#### Exercise A:
Copy the relative pose estimation records word for word, from their first line up to and including the line with "390.1], [0, 0, 1]] dist [0.113681, 0.000000]". Leave the pictures out of your copy.

#### Page text:
The Black Hole in the Due-Diligence Audit

(Taking the Guesswork out of Acquisitions)

So critical to a company’s performance
Is its Operating Dynamic, its Will to Compete, that
Improving it by just 20% improves the bottom line by 42%
Comparable to a capital investment of 70%*.

Yet, it is never measured in a due-diligence.

Harry’s stomach sent him the signal first.  A twinge, a mere twinge.

But Harry’s was a large stomach, a faithful stomach.  One he had lived with a long and trusted time, one he listened to when it spoke.  And now it had.  A twinge, a mere twinge.  But he had heard.

Harry was managing partner of Greycor Capital.  His job was to oversee the purchase, care and nurturing of acquisitions.  He had held this job a long and trusted time, longer than he had his stomach, almost.  And he was good.  He knew he was good.

The recession was ebbing.  There were signs of recovery.  And now was the time he had been waiting for.  They were again in the market for a company of the right industry, the right size.   He had one in mind.  They had the money.  With the competition still running scared, they had the opportunity.  They had the will – at least Harry had.  It was time for a due-diligence.

So they looked.  Looked deep and long with a due-diligence that was thorough and careful.  Into every aspect of the company that custom and tradition allowed.  Into the financials, into the operations.  He used all the lists and tricks and techniques he knew. 

But now, looking at the findings his stomach was speaking.  It was just a twinge, a mere twinge.  Everything looked good; but his stomach was speaking.  And he listened.

He knew, with a metaphysical certainty, that it was necessary to look deeper, look into the soul of the company.  Not just evaluate the CEO and senior managers one by one, or even those in the next layer down.   The appraisal had to look at something else.

During the recession, during the cutbacks, and the downsizing, and the survivor-guilt of farewells, had the intrinsic courage of the company-as-a-whole been damaged?  Had its competitive spirit been eroded?  For Harry knew that this corporate spirit was the real cause and foundation of corporate performance – not strategy, not tactics, not financials.  Not even the CEO.

Would it be strong enough?  Would they be able to renew it, transform it, if that were needed? 

The failure rate for all acquisitions had been running between 60% and 80% for decades.  It would be higher because of the recession.  Harry had seen other equity firms seduced by the findings of a traditional due-diligences.  His would not be one.

The Will to Compete

When one looks at the root causes of corporate performance, the eye is drawn first to strategies, processes, procedures, machinery and such.  However, a moment’s thought shows that the effectiveness of all of these is driven by something else: the management systems the company uses.  If we look even deeper, we see that the effectiveness of these is caused, in turn, by something else again, something that might be termed the Operating Dynamic of the organization.  Or, its Will To Compete.  In this paper we shall use these terms interchangeably.  This is the “people” end of the business; the soft stuff; the stuff that is not supposed to be measurable; the stuff that only inspired leaders could deal with.  But here we are not talking about individuals.

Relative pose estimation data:
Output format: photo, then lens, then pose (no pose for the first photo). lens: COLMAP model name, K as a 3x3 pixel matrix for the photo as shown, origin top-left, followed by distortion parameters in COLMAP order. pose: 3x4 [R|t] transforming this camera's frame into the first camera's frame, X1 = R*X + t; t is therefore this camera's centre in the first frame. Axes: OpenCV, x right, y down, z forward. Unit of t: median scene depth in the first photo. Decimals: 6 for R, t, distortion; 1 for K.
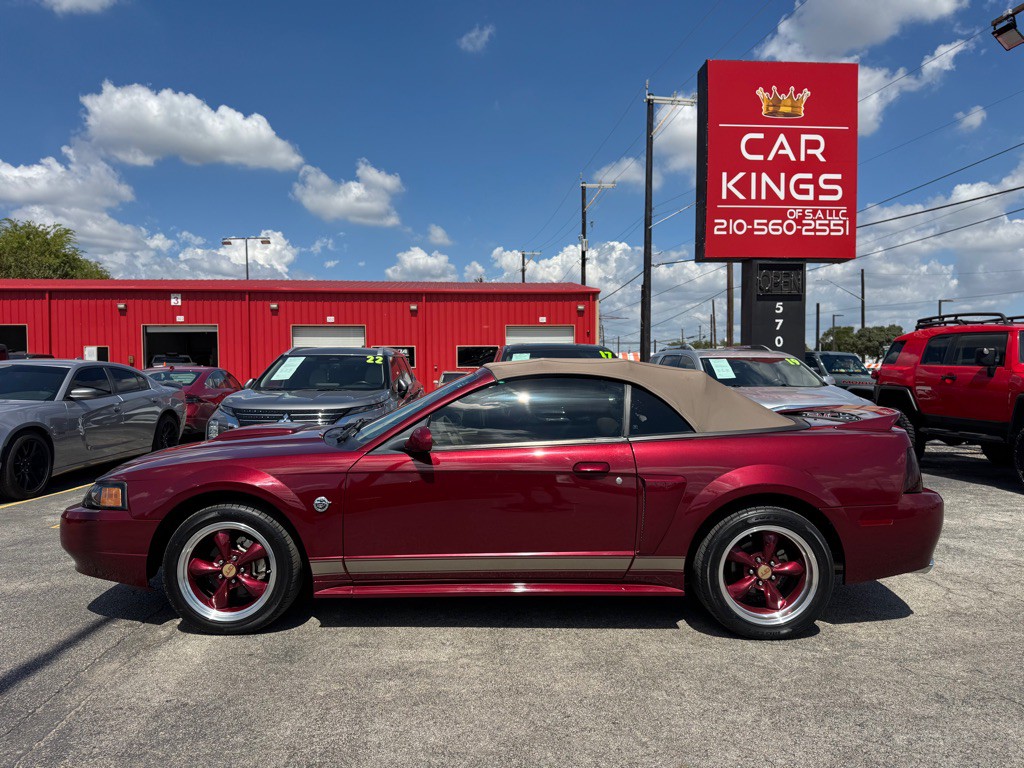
lens RADIAL K [[722.8, 0, 512.2], [0, 722.8, 384.8], [0, 0, 1]] dist [0.037640, -0.043483]
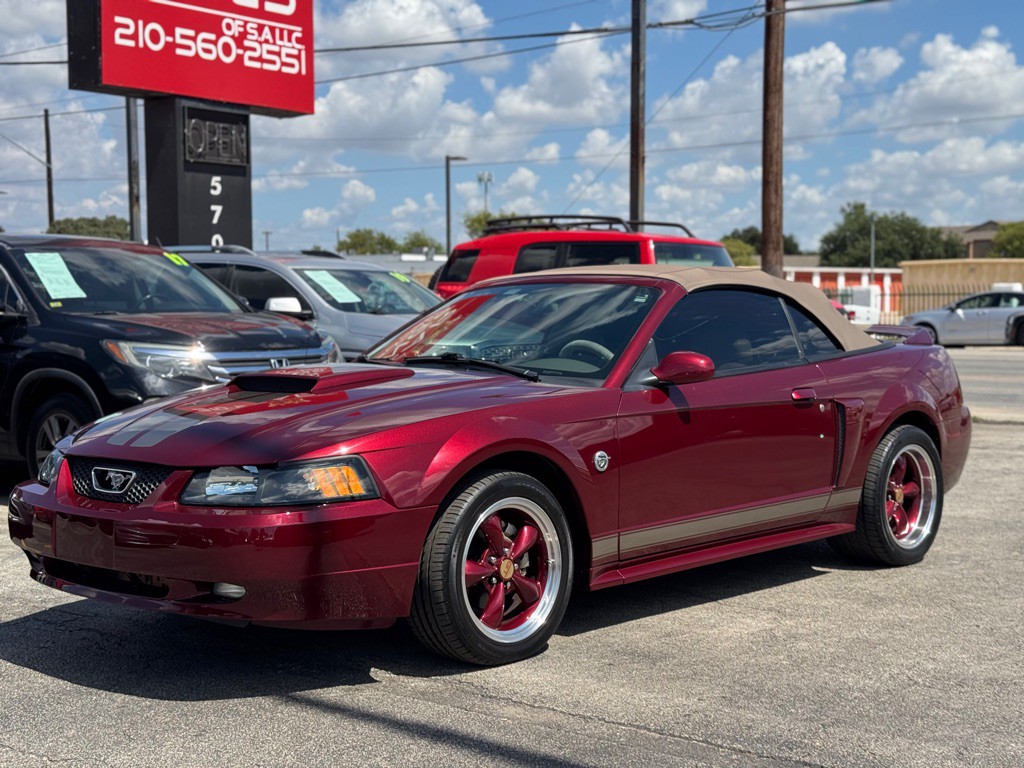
lens RADIAL K [[1435.8, 0, 505.7], [0, 1435.8, 390.1], [0, 0, 1]] dist [0.113681, 0.000000]
pose [[0.687591, -0.044213, 0.724751, -0.579099], [0.012969, 0.998733, 0.048623, 0.009521], [-0.725983, -0.024034, 0.687293, 0.034093]]
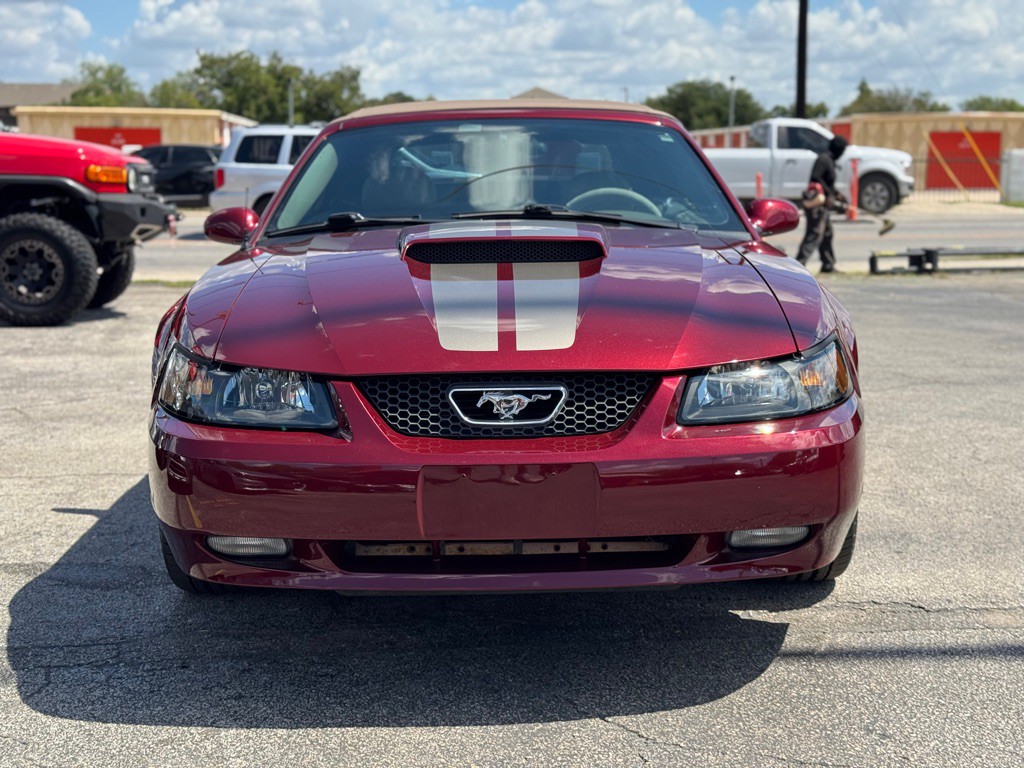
lens RADIAL K [[1459.4, 0, 515.3], [0, 1459.4, 383.0], [0, 0, 1]] dist [0.123335, 0.000000]
pose [[-0.022268, -0.145198, 0.989152, -0.638057], [0.014371, 0.989249, 0.145535, 0.011305], [-0.999649, 0.017456, -0.019942, 0.535034]]
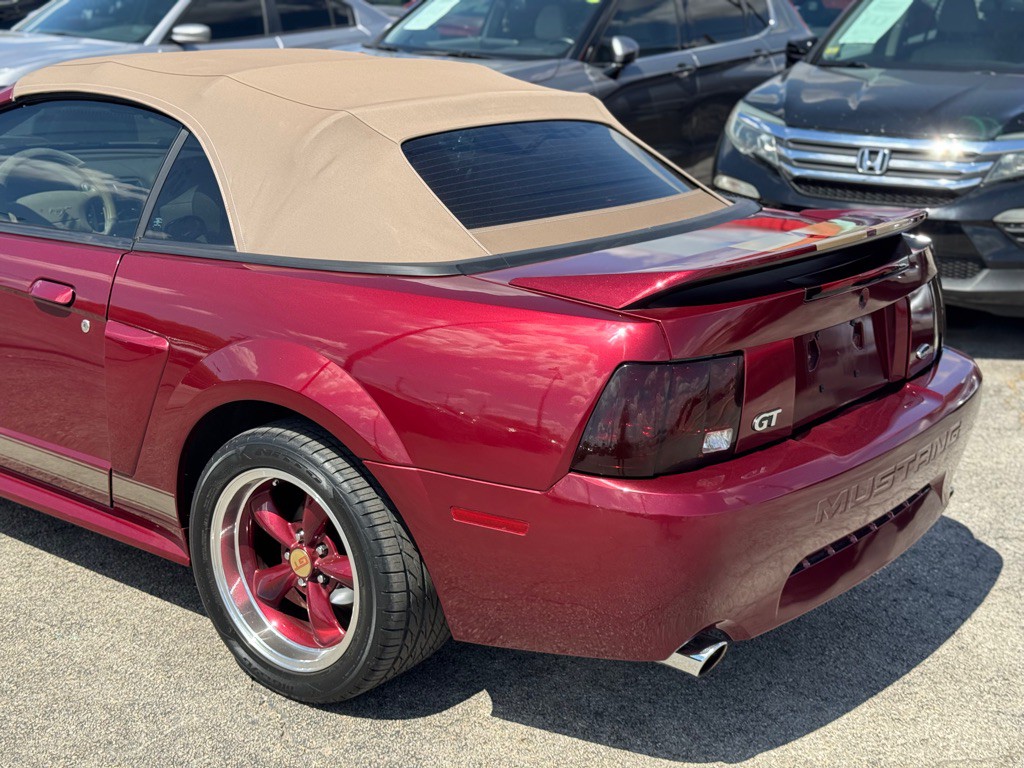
lens RADIAL K [[1435.8, 0, 511.2], [0, 1435.8, 381.5], [0, 0, 1]] dist [0.113681, 0.000000]
pose [[0.791846, 0.188668, -0.580848, 0.414998], [-0.030874, 0.962236, 0.270460, -0.047885], [0.609940, -0.196229, 0.767768, 0.165841]]
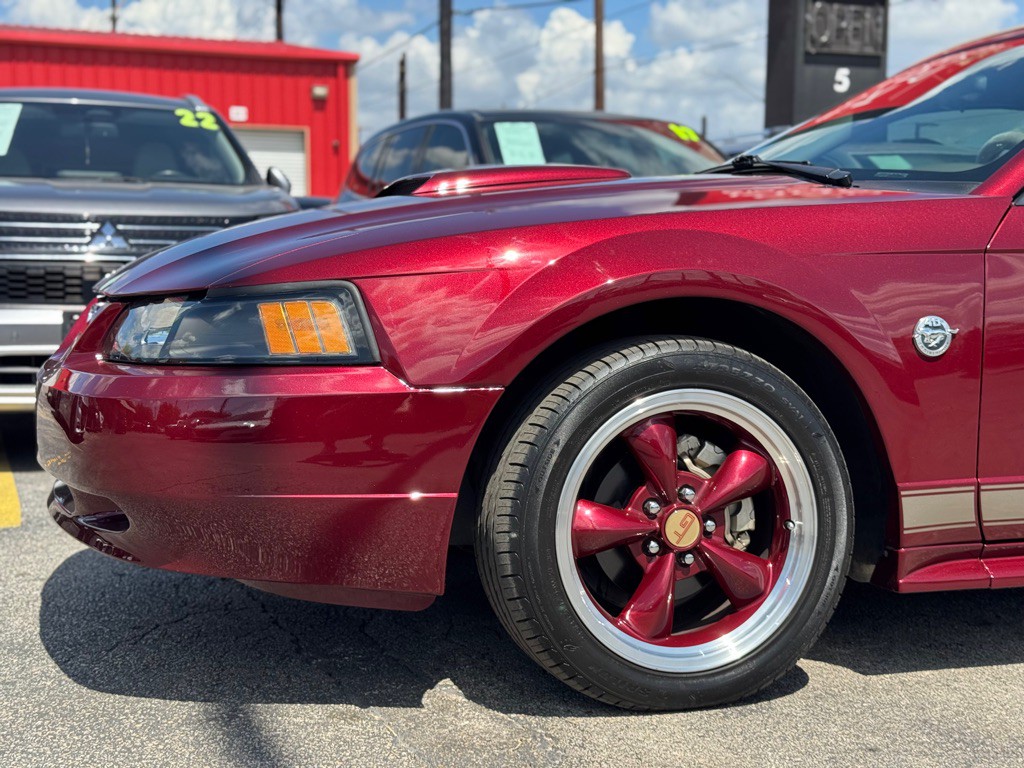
lens RADIAL K [[1435.8, 0, 508.3], [0, 1435.8, 388.5], [0, 0, 1]] dist [0.113681, 0.000000]
pose [[0.953678, -0.018643, 0.300252, -0.288271], [-0.004320, 0.997126, 0.075632, 0.057923], [-0.300799, -0.073426, 0.950857, 0.158550]]
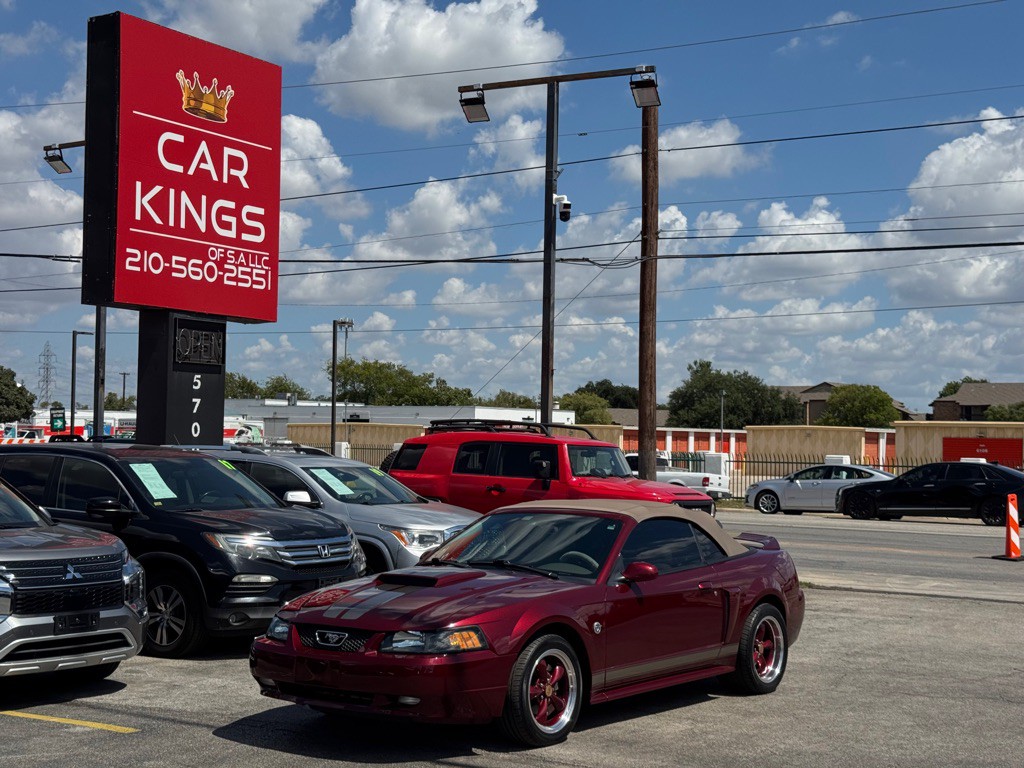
lens RADIAL K [[1435.8, 0, 508.9], [0, 1435.8, 379.4], [0, 0, 1]] dist [0.113681, 0.000000]
pose [[0.607850, 0.048624, 0.792562, -0.998209], [-0.004740, 0.998328, -0.057613, -0.051202], [-0.794038, 0.031263, 0.607064, -0.174298]]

#### Exercise B:
In the article on due-diligence audits, what range has the failure rate for all acquisitions been running in for decades?

#### Answer A:
Output format: photo, then lens, then pose (no pose for the first photo). lens: COLMAP model name, K as a 3x3 pixel matrix for the photo as shown, origin top-left, followed by distortion parameters in COLMAP order. pose: 3x4 [R|t] transforming this camera's frame into the first camera's frame, X1 = R*X + t; t is therefore this camera's centre in the first frame. Axes: OpenCV, x right, y down, z forward. Unit of t: median scene depth in the first photo. Decimals: 6 for R, t, distortion; 1 for K.
lens RADIAL K [[722.8, 0, 512.2], [0, 722.8, 384.8], [0, 0, 1]] dist [0.037640, -0.043483]
lens RADIAL K [[1435.8, 0, 505.7], [0, 1435.8, 390.1], [0, 0, 1]] dist [0.113681, 0.000000]

#### Answer B:
Between 60% and 80%.